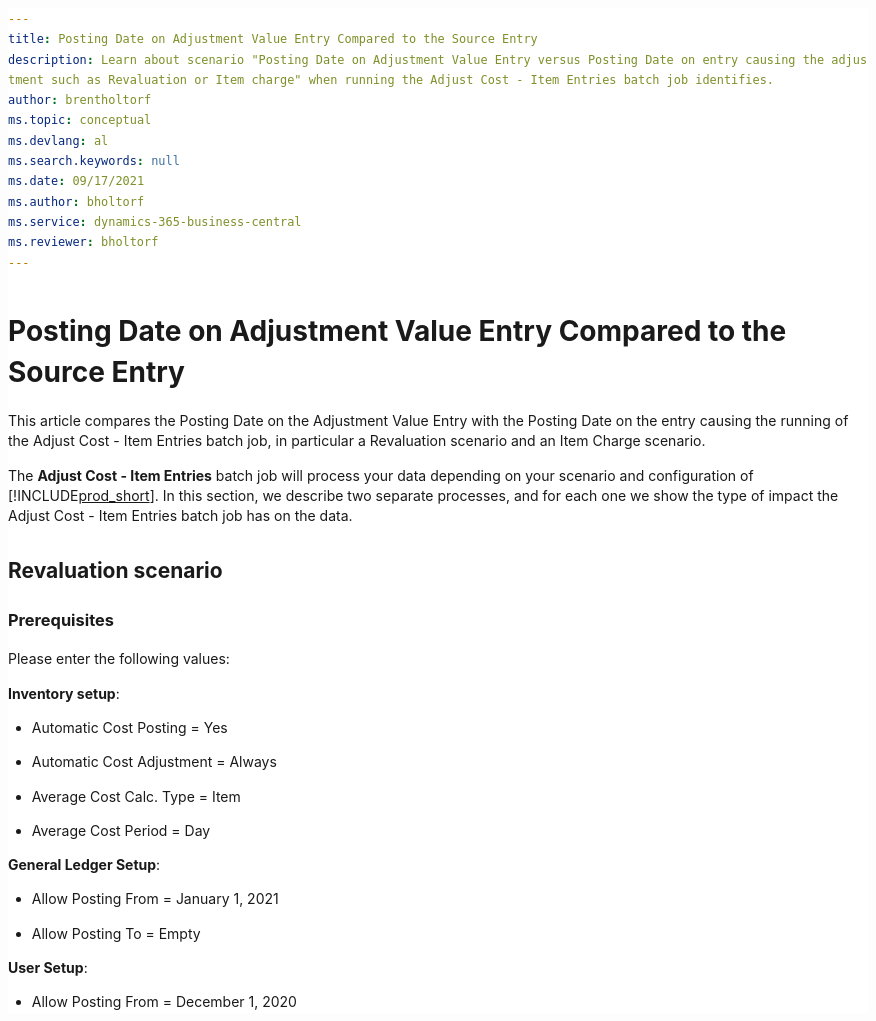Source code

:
 ```yaml
---
title: Posting Date on Adjustment Value Entry Compared to the Source Entry
description: Learn about scenario "Posting Date on Adjustment Value Entry versus Posting Date on entry causing the adjustment such as Revaluation or Item charge" when running the Adjust Cost - Item Entries batch job identifies.
author: brentholtorf
ms.topic: conceptual
ms.devlang: al
ms.search.keywords: null
ms.date: 09/17/2021
ms.author: bholtorf
ms.service: dynamics-365-business-central
ms.reviewer: bholtorf
---
```


# <a name="posting-date-on-adjustment-value-entry-compared-to-the-source-entry"></a>Posting Date on Adjustment Value Entry Compared to the Source Entry

This article compares the Posting Date on the Adjustment Value Entry with the Posting Date on the entry causing the running of the Adjust Cost - Item Entries batch job, in particular a Revaluation scenario and an Item Charge scenario.

The **Adjust Cost - Item Entries** batch job will process your data depending on your scenario and configuration of [!INCLUDE[prod_short](includes/prod_short.md)]. In this section, we describe two separate processes, and for each one we show the type of impact the Adjust Cost - Item Entries batch job has on the data.

## <a name="revaluation-scenario"></a>Revaluation scenario

### <a name="prerequisites"></a>Prerequisites

Please enter the following values:

**Inventory setup**:  

- Automatic Cost Posting = Yes  

- Automatic Cost Adjustment = Always  

- Average Cost Calc. Type = Item  

- Average Cost Period = Day  

**General Ledger Setup**:  

- Allow Posting From = January 1, 2021  

- Allow Posting To = Empty  

**User Setup**:  

- Allow Posting From = December 1, 2020  
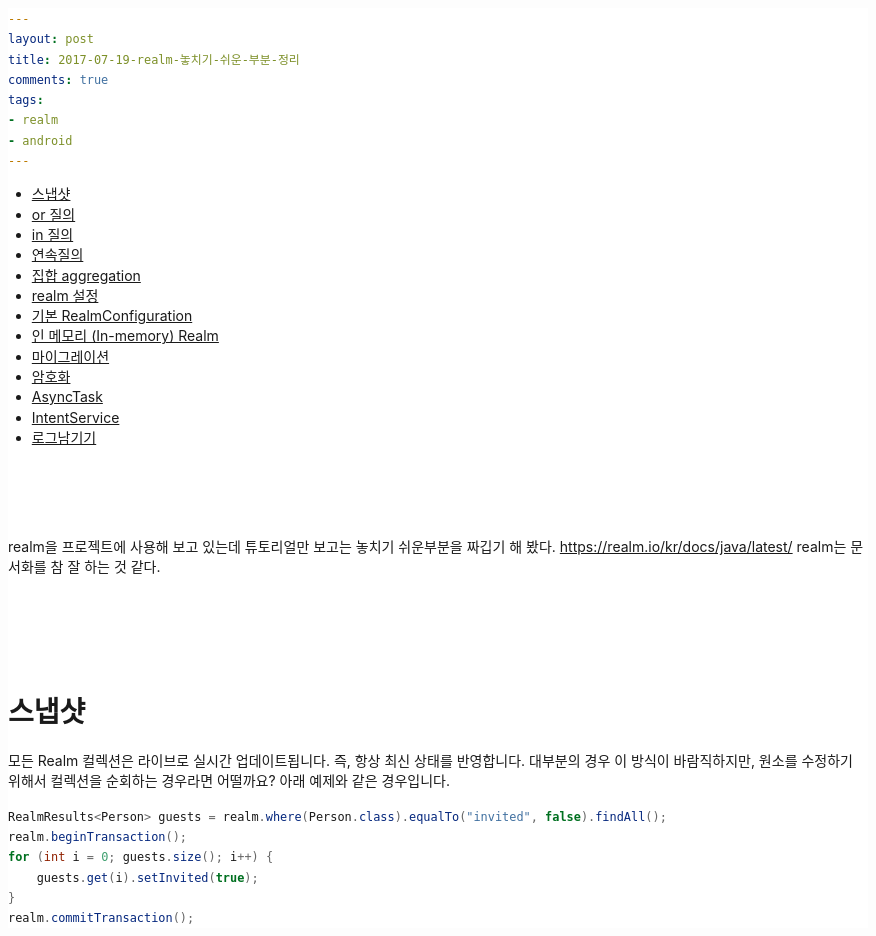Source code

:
 ```yaml
---
layout: post
title: 2017-07-19-realm-놓치기-쉬운-부분-정리
comments: true
tags:
- realm
- android
---
```




- [스냅샷](#스냅샷)
- [or 질의](#or-질의)
- [in 질의](#in-질의)
- [연속질의](#연속질의)
- [집합 aggregation](#집합-aggregation)
- [realm 설정](#realm-설정)
- [기본 RealmConfiguration](#기본-realmconfiguration)
- [인 메모리 (In-memory) Realm](#인-메모리-in-memory-realm)
- [마이그레이션](#마이그레이션)
- [암호화](#암호화)
- [AsyncTask](#asynctask)
- [IntentService](#intentservice)
- [로그남기기](#로그남기기)




<br>
<br>
<br>

realm을 프로젝트에 사용해 보고 있는데 튜토리얼만 보고는 놓치기 쉬운부분을 짜깁기 해 봤다.
https://realm.io/kr/docs/java/latest/
realm는 문서화를 참 잘 하는 것 같다.

<br>
<br>
<br>

# 스냅샷

모든 Realm 컬렉션은 라이브로 실시간 업데이트됩니다. 즉, 항상 최신 상태를 반영합니다. 대부분의 경우 이 방식이 바람직하지만, 원소를 수정하기 위해서 컬렉션을 순회하는 경우라면 어떨까요? 아래 예제와 같은 경우입니다.

```java
RealmResults<Person> guests = realm.where(Person.class).equalTo("invited", false).findAll();
realm.beginTransaction();
for (int i = 0; guests.size(); i++) {
    guests.get(i).setInvited(true);
}
realm.commitTransaction();
```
□ □ □ □
Without copying any picture, repeat the full listing above word for word.

> **Result below**:
Source code

:
 ```yaml
---
title: Posting Date on Adjustment Value Entry Compared to the Source Entry
description: Learn about scenario "Posting Date on Adjustment Value Entry versus Posting Date on entry causing the adjustment such as Revaluation or Item charge" when running the Adjust Cost - Item Entries batch job identifies.
author: brentholtorf
ms.topic: conceptual
ms.devlang: al
ms.search.keywords: null
ms.date: 09/17/2021
ms.author: bholtorf
ms.service: dynamics-365-business-central
ms.reviewer: bholtorf
---
```


# <a name="posting-date-on-adjustment-value-entry-compared-to-the-source-entry"></a>Posting Date on Adjustment Value Entry Compared to the Source Entry

This article compares the Posting Date on the Adjustment Value Entry with the Posting Date on the entry causing the running of the Adjust Cost - Item Entries batch job, in particular a Revaluation scenario and an Item Charge scenario.

The **Adjust Cost - Item Entries** batch job will process your data depending on your scenario and configuration of [!INCLUDE[prod_short](includes/prod_short.md)]. In this section, we describe two separate processes, and for each one we show the type of impact the Adjust Cost - Item Entries batch job has on the data.

## <a name="revaluation-scenario"></a>Revaluation scenario

### <a name="prerequisites"></a>Prerequisites

Please enter the following values:

**Inventory setup**:  

- Automatic Cost Posting = Yes  

- Automatic Cost Adjustment = Always  

- Average Cost Calc. Type = Item  

- Average Cost Period = Day  

**General Ledger Setup**:  

- Allow Posting From = January 1, 2021  

- Allow Posting To = Empty  

**User Setup**:  

- Allow Posting From = December 1, 2020  
Source code

:
 ```yaml
---
layout: post
title: 2017-07-19-realm-놓치기-쉬운-부분-정리
comments: true
tags:
- realm
- android
---
```




- [스냅샷](#스냅샷)
- [or 질의](#or-질의)
- [in 질의](#in-질의)
- [연속질의](#연속질의)
- [집합 aggregation](#집합-aggregation)
- [realm 설정](#realm-설정)
- [기본 RealmConfiguration](#기본-realmconfiguration)
- [인 메모리 (In-memory) Realm](#인-메모리-in-memory-realm)
- [마이그레이션](#마이그레이션)
- [암호화](#암호화)
- [AsyncTask](#asynctask)
- [IntentService](#intentservice)
- [로그남기기](#로그남기기)




<br>
<br>
<br>

realm을 프로젝트에 사용해 보고 있는데 튜토리얼만 보고는 놓치기 쉬운부분을 짜깁기 해 봤다.
https://realm.io/kr/docs/java/latest/
realm는 문서화를 참 잘 하는 것 같다.

<br>
<br>
<br>

# 스냅샷

모든 Realm 컬렉션은 라이브로 실시간 업데이트됩니다. 즉, 항상 최신 상태를 반영합니다. 대부분의 경우 이 방식이 바람직하지만, 원소를 수정하기 위해서 컬렉션을 순회하는 경우라면 어떨까요? 아래 예제와 같은 경우입니다.

```java
RealmResults<Person> guests = realm.where(Person.class).equalTo("invited", false).findAll();
realm.beginTransaction();
for (int i = 0; guests.size(); i++) {
    guests.get(i).setInvited(true);
}
realm.commitTransaction();
```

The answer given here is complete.